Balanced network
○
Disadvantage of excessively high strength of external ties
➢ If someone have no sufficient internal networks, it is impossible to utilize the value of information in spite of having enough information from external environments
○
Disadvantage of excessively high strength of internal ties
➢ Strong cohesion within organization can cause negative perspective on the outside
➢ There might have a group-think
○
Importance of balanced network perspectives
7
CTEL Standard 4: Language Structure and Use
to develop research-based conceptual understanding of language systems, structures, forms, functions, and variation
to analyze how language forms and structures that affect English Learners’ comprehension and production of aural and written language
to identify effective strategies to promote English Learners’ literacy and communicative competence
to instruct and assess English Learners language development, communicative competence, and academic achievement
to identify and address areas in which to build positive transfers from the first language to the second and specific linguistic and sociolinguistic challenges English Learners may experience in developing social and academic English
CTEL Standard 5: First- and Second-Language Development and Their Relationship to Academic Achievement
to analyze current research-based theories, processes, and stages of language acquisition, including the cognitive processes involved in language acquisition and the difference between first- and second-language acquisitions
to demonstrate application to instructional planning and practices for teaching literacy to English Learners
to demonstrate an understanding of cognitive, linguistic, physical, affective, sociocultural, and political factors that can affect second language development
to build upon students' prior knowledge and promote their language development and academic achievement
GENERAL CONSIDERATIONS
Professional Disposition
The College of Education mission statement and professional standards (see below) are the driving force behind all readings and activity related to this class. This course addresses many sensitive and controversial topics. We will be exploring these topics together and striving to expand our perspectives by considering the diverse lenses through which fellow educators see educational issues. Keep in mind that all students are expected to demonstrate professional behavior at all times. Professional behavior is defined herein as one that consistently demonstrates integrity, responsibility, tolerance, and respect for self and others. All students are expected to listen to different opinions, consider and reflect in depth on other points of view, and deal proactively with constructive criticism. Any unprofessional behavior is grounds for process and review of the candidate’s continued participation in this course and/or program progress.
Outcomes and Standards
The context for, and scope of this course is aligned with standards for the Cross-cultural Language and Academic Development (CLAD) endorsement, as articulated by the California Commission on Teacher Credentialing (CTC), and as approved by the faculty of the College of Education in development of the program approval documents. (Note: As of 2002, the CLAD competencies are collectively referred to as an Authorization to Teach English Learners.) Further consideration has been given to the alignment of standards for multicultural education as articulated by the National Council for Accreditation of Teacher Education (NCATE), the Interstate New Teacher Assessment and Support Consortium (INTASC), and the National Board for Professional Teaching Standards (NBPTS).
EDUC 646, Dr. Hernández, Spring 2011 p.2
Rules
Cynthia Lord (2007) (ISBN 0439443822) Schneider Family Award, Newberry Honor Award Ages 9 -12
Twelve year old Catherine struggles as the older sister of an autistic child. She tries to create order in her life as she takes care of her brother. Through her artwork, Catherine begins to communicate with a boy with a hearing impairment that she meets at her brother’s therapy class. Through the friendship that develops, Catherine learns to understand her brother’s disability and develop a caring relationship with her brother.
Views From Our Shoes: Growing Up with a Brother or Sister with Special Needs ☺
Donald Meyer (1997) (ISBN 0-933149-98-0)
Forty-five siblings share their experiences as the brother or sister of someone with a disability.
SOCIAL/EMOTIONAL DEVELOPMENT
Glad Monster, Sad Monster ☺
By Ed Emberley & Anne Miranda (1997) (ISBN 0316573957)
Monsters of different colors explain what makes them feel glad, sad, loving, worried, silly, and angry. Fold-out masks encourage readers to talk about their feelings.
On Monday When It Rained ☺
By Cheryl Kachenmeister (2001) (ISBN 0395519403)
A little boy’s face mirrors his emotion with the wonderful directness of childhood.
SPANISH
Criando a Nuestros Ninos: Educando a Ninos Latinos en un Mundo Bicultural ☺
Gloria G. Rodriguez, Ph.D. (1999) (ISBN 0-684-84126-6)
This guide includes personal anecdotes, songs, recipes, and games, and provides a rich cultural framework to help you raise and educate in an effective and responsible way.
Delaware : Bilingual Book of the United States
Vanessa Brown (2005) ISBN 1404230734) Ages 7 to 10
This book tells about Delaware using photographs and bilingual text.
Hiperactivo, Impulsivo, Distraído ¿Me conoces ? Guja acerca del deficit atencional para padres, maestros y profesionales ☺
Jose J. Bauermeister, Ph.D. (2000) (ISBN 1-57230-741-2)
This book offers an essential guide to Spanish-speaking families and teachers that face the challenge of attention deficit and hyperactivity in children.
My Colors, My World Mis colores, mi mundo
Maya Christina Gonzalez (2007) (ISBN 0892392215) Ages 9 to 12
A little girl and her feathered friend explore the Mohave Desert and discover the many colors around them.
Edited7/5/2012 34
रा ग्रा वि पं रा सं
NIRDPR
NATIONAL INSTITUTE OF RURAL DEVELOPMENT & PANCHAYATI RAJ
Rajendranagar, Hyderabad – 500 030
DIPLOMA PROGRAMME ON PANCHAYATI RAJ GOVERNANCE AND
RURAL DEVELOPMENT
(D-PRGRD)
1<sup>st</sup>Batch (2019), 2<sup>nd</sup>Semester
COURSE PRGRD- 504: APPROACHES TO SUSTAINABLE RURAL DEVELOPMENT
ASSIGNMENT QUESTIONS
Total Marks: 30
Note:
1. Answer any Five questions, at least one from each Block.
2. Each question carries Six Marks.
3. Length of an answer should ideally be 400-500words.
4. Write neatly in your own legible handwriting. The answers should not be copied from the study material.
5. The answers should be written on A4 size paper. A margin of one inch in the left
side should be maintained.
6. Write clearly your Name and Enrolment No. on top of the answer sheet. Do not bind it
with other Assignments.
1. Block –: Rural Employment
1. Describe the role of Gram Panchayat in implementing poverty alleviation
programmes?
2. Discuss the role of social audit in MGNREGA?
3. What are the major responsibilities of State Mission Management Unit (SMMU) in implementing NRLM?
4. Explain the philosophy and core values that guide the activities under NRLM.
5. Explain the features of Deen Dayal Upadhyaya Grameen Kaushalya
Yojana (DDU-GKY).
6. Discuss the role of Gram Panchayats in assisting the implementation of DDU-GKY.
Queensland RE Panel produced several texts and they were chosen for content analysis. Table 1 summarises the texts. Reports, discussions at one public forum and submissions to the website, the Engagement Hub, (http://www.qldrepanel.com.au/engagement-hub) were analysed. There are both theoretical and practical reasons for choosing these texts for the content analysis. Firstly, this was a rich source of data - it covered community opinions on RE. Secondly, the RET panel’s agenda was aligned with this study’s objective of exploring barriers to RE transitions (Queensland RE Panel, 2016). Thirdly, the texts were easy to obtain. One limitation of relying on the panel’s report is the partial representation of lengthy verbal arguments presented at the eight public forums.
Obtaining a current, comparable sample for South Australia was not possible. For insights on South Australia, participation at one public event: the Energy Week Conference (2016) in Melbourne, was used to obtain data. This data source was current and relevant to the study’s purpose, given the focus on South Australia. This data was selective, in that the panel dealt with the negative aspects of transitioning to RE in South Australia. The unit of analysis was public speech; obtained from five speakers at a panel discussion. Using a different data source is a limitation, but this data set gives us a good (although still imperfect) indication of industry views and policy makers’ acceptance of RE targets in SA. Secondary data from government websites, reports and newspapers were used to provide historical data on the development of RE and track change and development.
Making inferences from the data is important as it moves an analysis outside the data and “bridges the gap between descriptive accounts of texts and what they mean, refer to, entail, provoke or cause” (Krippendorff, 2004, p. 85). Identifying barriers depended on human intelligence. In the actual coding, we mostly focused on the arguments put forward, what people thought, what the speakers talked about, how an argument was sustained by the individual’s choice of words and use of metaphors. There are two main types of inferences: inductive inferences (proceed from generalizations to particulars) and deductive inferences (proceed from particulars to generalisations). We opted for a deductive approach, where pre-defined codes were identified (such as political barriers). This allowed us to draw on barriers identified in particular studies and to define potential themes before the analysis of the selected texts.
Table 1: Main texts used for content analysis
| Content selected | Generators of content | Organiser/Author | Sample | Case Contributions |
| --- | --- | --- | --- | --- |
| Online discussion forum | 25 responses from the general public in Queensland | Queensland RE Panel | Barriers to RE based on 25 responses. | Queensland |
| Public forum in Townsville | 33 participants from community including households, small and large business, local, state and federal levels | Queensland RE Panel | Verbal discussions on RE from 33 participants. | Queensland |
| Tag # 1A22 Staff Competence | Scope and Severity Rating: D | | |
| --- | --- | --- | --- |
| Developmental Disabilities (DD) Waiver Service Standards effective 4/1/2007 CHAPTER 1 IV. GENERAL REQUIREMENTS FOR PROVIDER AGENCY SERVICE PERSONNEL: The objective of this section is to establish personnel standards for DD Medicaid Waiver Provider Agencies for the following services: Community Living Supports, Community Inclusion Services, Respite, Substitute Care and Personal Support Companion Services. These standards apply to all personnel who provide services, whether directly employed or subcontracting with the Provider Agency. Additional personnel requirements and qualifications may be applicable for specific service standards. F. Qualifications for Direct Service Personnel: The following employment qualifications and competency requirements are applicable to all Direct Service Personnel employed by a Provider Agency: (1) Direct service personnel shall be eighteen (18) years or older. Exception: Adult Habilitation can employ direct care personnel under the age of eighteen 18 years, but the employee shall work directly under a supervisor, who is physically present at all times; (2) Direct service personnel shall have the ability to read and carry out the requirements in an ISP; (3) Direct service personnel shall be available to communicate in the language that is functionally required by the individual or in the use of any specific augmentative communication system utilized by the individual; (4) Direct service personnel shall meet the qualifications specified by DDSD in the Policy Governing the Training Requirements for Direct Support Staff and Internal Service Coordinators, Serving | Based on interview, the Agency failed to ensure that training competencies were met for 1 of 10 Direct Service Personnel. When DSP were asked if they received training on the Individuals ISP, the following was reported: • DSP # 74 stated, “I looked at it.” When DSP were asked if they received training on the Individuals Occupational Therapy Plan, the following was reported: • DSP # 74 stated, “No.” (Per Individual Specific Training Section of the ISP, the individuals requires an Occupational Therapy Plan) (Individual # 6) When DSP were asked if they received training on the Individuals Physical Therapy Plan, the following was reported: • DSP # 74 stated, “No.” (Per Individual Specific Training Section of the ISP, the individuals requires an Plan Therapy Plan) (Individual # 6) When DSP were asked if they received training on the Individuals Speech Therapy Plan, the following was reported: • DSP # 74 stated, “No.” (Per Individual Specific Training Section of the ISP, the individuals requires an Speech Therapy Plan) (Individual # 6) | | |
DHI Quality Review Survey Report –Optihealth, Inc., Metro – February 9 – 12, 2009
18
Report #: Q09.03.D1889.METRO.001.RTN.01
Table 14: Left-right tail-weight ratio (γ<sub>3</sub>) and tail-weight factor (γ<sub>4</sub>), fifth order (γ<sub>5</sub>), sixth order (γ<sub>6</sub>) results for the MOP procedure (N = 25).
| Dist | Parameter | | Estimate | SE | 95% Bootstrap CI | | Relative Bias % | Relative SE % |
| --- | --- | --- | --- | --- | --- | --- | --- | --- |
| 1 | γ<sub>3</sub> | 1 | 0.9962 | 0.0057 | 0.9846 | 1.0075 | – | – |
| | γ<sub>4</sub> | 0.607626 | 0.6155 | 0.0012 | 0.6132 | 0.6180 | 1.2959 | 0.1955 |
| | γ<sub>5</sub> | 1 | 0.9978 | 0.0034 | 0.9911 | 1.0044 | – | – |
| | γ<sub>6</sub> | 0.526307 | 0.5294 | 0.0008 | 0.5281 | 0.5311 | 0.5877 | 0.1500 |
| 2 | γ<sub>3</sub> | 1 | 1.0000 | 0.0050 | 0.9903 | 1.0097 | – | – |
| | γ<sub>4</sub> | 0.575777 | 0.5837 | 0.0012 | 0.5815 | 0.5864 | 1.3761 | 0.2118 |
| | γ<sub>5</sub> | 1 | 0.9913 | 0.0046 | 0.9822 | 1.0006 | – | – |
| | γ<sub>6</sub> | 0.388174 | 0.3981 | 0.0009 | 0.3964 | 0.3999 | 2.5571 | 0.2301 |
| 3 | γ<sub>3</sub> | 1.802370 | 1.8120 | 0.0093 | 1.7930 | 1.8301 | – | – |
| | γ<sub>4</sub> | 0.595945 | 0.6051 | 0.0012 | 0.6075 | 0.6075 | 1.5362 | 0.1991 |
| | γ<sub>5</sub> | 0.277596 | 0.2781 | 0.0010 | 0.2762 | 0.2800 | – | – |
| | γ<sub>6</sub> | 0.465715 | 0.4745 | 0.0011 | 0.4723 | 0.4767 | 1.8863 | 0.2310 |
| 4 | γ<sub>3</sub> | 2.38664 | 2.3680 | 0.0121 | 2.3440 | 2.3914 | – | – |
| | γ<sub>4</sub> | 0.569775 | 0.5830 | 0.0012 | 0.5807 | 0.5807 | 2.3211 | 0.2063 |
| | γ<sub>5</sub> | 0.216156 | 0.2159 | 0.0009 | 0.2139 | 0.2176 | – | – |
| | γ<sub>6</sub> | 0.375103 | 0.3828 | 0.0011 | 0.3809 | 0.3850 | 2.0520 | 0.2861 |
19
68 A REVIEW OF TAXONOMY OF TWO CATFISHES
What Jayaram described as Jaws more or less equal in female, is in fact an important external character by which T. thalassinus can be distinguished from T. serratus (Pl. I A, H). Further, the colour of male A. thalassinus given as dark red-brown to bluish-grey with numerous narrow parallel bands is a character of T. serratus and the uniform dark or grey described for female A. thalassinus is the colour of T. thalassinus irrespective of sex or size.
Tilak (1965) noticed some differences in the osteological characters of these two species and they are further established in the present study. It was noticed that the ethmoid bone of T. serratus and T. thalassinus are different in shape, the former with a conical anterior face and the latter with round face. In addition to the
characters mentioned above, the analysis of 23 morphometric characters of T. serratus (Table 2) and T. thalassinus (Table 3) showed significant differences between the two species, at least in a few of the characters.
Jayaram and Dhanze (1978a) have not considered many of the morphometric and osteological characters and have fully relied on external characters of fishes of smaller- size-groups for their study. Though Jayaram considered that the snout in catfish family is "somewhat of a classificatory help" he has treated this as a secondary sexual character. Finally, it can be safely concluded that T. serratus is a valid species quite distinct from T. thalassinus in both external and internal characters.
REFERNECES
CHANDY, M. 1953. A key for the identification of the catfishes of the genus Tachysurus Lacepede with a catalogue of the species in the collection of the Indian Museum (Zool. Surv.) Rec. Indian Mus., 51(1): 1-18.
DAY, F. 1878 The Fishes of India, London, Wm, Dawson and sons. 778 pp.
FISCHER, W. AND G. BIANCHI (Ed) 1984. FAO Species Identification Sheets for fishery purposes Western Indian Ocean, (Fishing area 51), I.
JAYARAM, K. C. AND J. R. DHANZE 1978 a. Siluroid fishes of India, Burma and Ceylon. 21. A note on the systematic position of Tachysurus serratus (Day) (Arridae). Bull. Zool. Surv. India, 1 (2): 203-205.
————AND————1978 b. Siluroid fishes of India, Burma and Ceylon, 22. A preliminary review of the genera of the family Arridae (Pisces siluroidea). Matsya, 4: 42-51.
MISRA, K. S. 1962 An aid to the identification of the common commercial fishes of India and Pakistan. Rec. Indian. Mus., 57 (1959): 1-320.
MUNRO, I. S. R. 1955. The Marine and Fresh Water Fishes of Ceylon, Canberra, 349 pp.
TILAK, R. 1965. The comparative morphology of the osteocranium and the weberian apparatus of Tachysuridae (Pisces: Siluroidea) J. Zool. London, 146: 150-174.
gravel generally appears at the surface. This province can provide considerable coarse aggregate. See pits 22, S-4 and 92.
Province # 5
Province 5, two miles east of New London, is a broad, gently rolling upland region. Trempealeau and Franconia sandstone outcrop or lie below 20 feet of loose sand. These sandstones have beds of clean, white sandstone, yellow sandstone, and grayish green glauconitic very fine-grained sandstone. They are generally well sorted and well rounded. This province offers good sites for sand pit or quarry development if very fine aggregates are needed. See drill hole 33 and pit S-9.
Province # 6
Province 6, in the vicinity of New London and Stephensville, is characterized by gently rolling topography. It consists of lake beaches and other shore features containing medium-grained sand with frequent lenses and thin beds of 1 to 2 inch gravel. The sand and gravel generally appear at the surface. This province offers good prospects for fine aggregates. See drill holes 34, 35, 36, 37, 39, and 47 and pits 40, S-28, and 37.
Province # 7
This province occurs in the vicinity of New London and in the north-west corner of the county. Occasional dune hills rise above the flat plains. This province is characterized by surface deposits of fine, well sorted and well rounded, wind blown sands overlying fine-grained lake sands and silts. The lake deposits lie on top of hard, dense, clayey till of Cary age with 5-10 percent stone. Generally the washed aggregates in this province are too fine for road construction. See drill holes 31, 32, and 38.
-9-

------------------------------------

• Work order: Copy out each line of the material in which the word "implementing" turns up.

• Written reply:
1. Describe the role of Gram Panchayat in implementing poverty alleviation
3. What are the major responsibilities of State Mission Management Unit (SMMU) in implementing NRLM?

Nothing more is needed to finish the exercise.